Medicare Fraud Strike Force charges 107 individuals for $452 million in false billing
A nationwide takedown by Medicare Fraud Strike Force operations in seven cities has resulted in charges against 107 individuals, including doctors, nurses and other licensed medical professionals, for their alleged participation in Medicare fraud schemes involving approximately $452 million in false billing, the U.S. Department of Health & Human Services announced on Wednesday.
The coordinated takedown involved the highest amount of false Medicare billings in a single takedown in Strike Force history.
HHS also suspended or took other administrative action against 52 providers following a data-driven analysis and credible allegations of fraud.
The joint Department of Justice and HHS Medicare Fraud Strike Force is a multi-agency team of federal, state and local investigators designed to combat Medicare fraud through the use of Medicare data analysis techniques.
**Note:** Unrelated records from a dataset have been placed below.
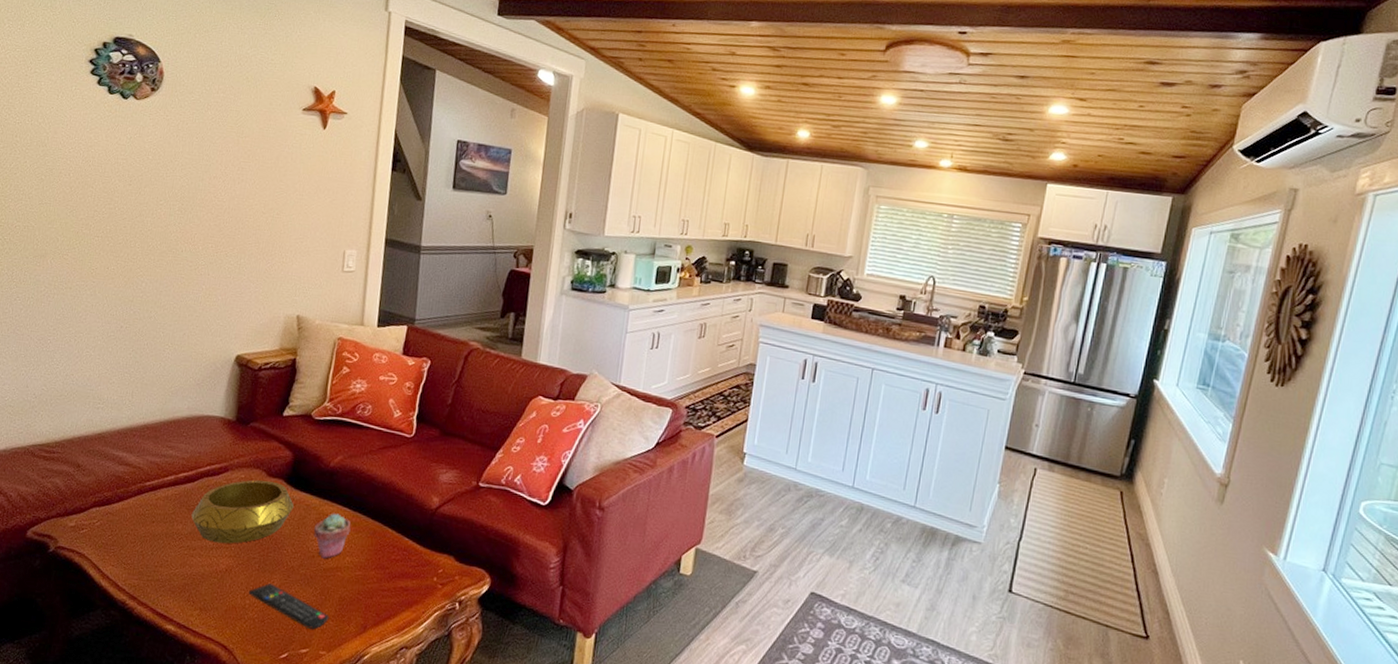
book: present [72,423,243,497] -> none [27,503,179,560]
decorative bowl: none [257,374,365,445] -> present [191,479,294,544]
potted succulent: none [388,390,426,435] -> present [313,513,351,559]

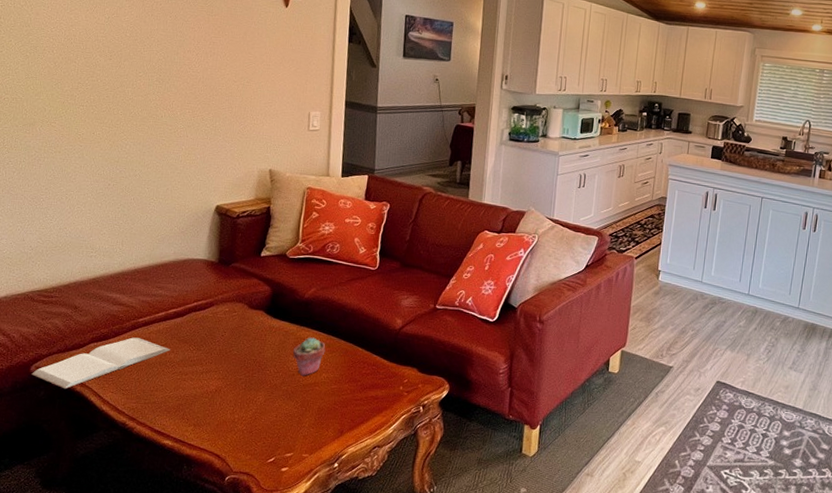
book: none [27,503,179,560] -> present [31,337,170,390]
decorative bowl: present [191,479,294,544] -> none [182,312,274,368]
remote control: present [248,582,329,629] -> none [236,399,310,436]

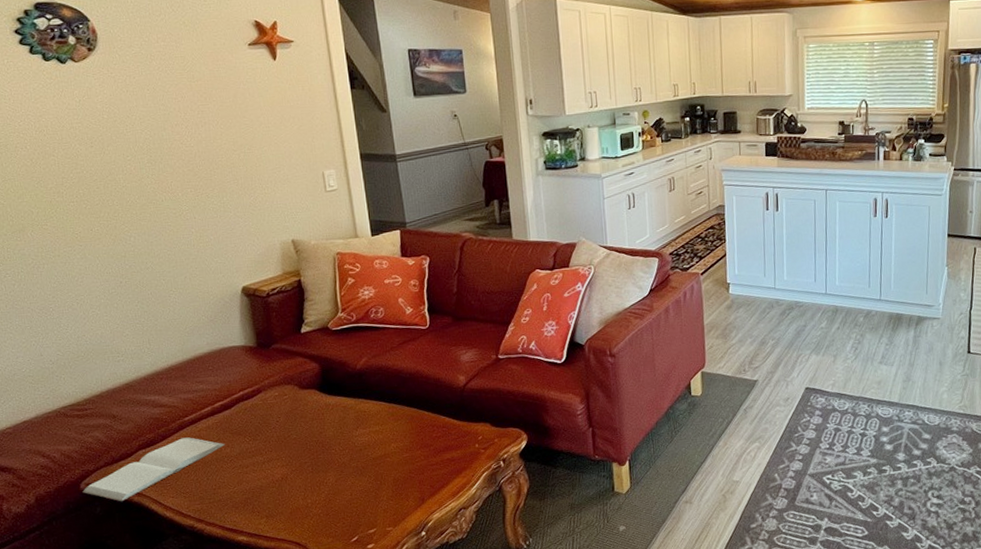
potted succulent: present [292,337,326,376] -> none [355,408,390,450]

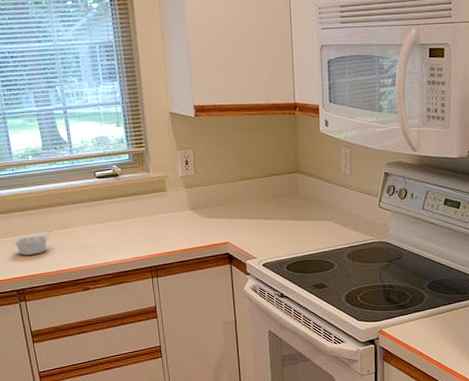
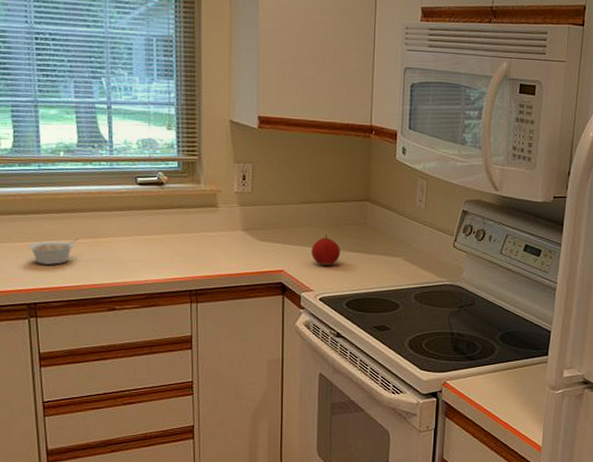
fruit: none [252,206,277,235] -> present [311,234,340,266]

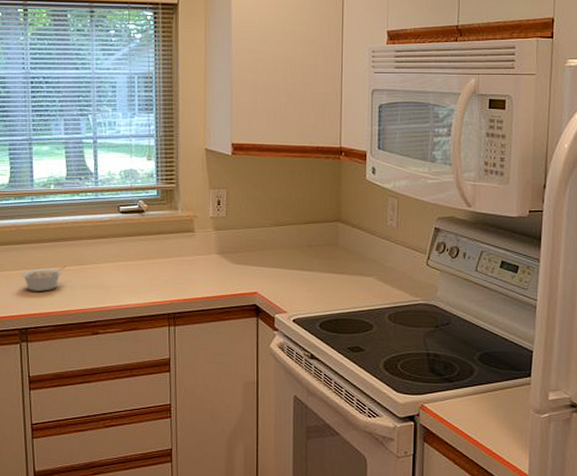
fruit: present [311,234,340,266] -> none [284,256,313,288]

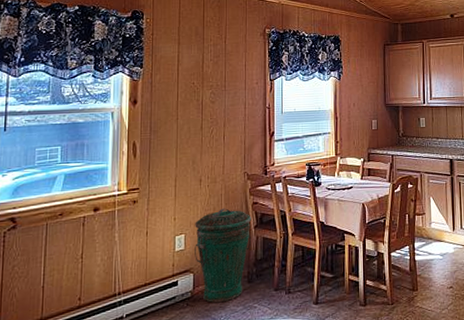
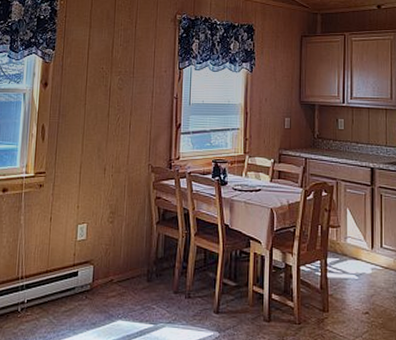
trash can: present [195,208,252,303] -> none [95,200,154,299]

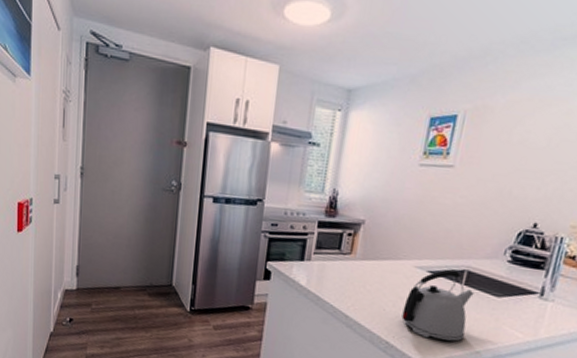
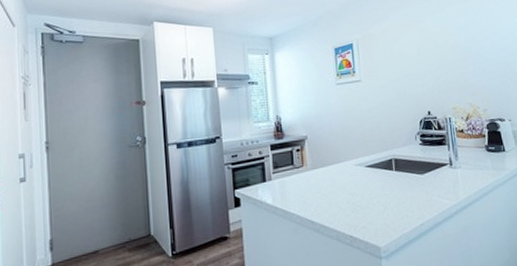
kettle: present [402,269,474,341] -> none [355,160,409,224]

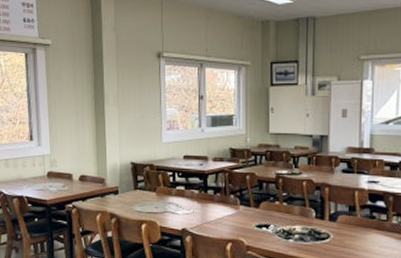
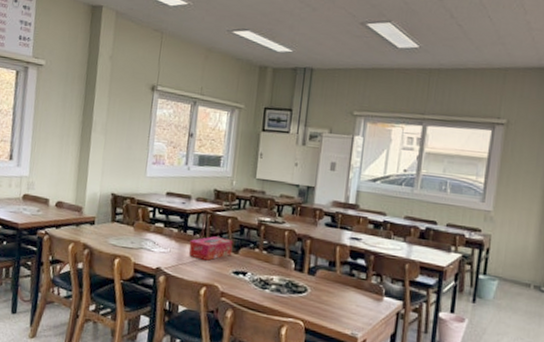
tissue box: none [211,194,253,217] -> present [188,236,233,261]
More than 500 law enforcement agents from the FBI, HHS-OIG, multiple Medicaid Fraud Control Units and other state and local law enforcement agencies participated in the takedown.
According to court documents, the defendants allegedly participated in schemes to submit claims to Medicare for treatments that were medically unnecessary and oftentimes never provided. In many cases, court documents allege that patient recruiters, Medicare beneficiaries (including nursing home residents—some of whom were mentally ill) and other co-conspirators were paid cash kickbacks in return for supplying beneficiary information to providers, so that the providers could submit fraudulent billing to Medicare for services that were medically unnecessary or never provided. Collectively, the doctors, nurses, licensed medical professionals, healthcare company owners and others charged are accused of conspiring to submit a total of approximately $452 million in fraudulent billing.